◆ ACTIVITY ◆
Every record must be repeated exactly; omit any pictures they contain.

◆ EXERCISE DATA ◆
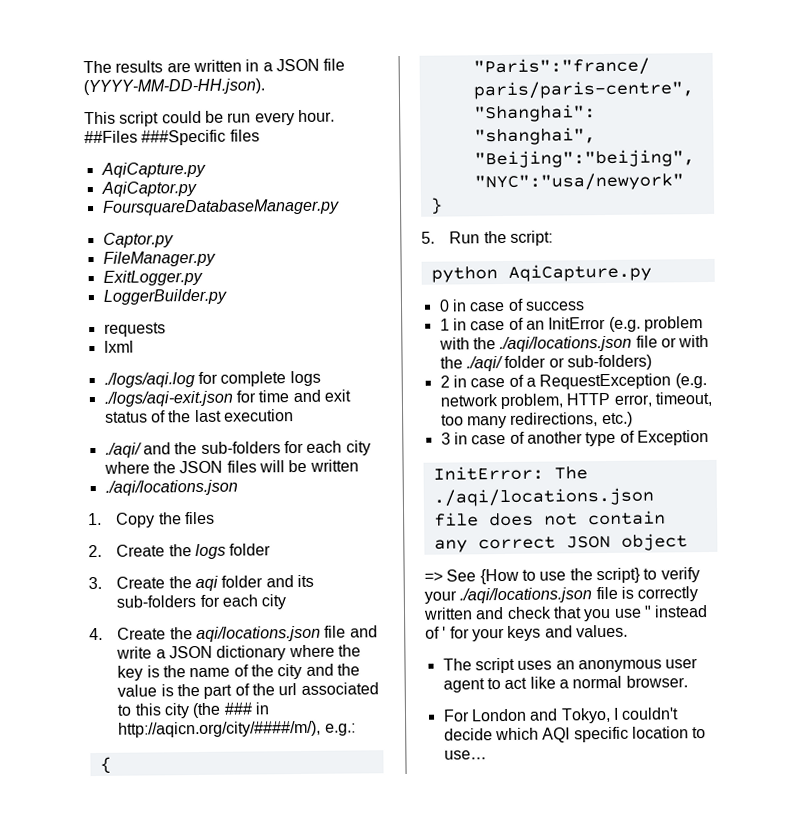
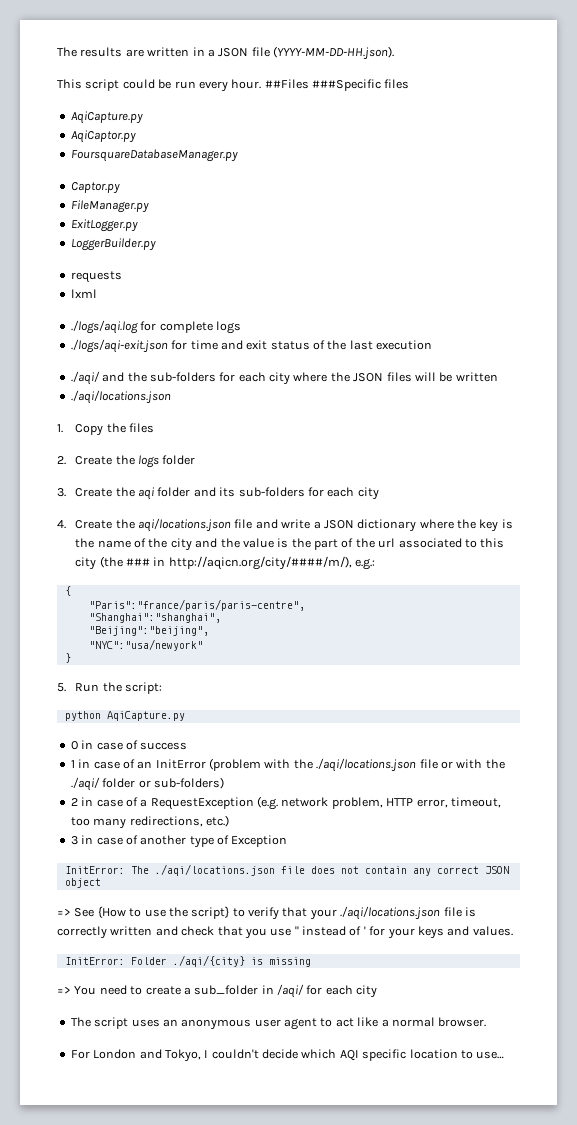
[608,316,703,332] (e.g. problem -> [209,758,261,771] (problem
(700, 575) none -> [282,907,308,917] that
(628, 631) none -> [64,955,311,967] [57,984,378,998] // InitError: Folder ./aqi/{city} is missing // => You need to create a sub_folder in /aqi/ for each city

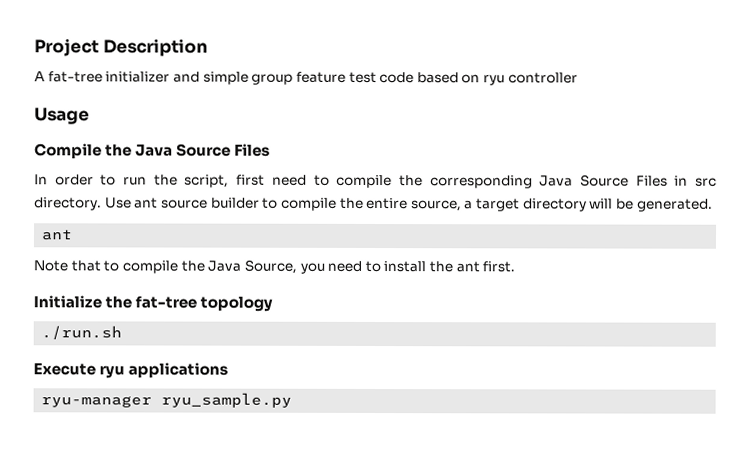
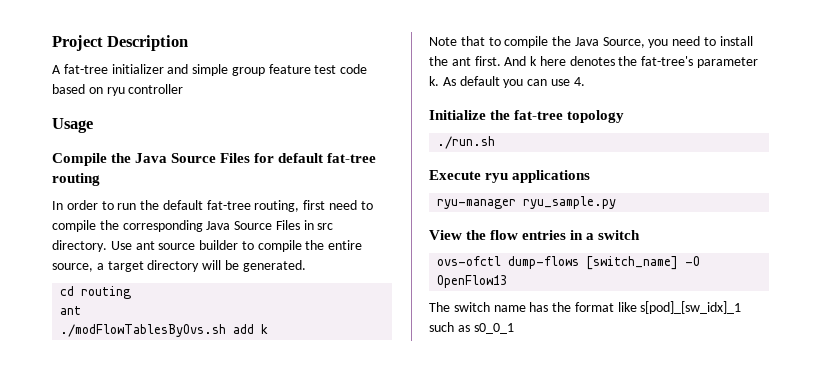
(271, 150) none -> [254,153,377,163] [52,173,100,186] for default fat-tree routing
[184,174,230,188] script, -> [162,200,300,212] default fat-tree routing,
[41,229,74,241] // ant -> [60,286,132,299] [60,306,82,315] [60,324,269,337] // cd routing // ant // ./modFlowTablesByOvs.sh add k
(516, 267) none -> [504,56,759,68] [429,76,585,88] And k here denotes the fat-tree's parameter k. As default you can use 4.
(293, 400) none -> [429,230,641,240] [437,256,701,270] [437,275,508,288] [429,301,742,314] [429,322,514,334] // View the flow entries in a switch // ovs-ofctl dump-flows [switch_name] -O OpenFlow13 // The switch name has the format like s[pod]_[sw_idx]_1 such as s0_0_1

◆ TASK ANSWER ◆
[608,316,703,332] (e.g. problem -> [209,758,261,771] (problem
(700, 575) none -> [282,907,308,917] that
(628, 631) none -> [64,955,311,967] [57,984,378,998] // InitError: Folder ./aqi/{city} is missing // => You need to create a sub_folder in /aqi/ for each city

(271, 150) none -> [254,153,377,163] [52,173,100,186] for default fat-tree routing
[184,174,230,188] script, -> [162,200,300,212] default fat-tree routing,
[41,229,74,241] // ant -> [60,286,132,299] [60,306,82,315] [60,324,269,337] // cd routing // ant // ./modFlowTablesByOvs.sh add k
(516, 267) none -> [504,56,759,68] [429,76,585,88] And k here denotes the fat-tree's parameter k. As default you can use 4.
(293, 400) none -> [429,230,641,240] [437,256,701,270] [437,275,508,288] [429,301,742,314] [429,322,514,334] // View the flow entries in a switch // ovs-ofctl dump-flows [switch_name] -O OpenFlow13 // The switch name has the format like s[pod]_[sw_idx]_1 such as s0_0_1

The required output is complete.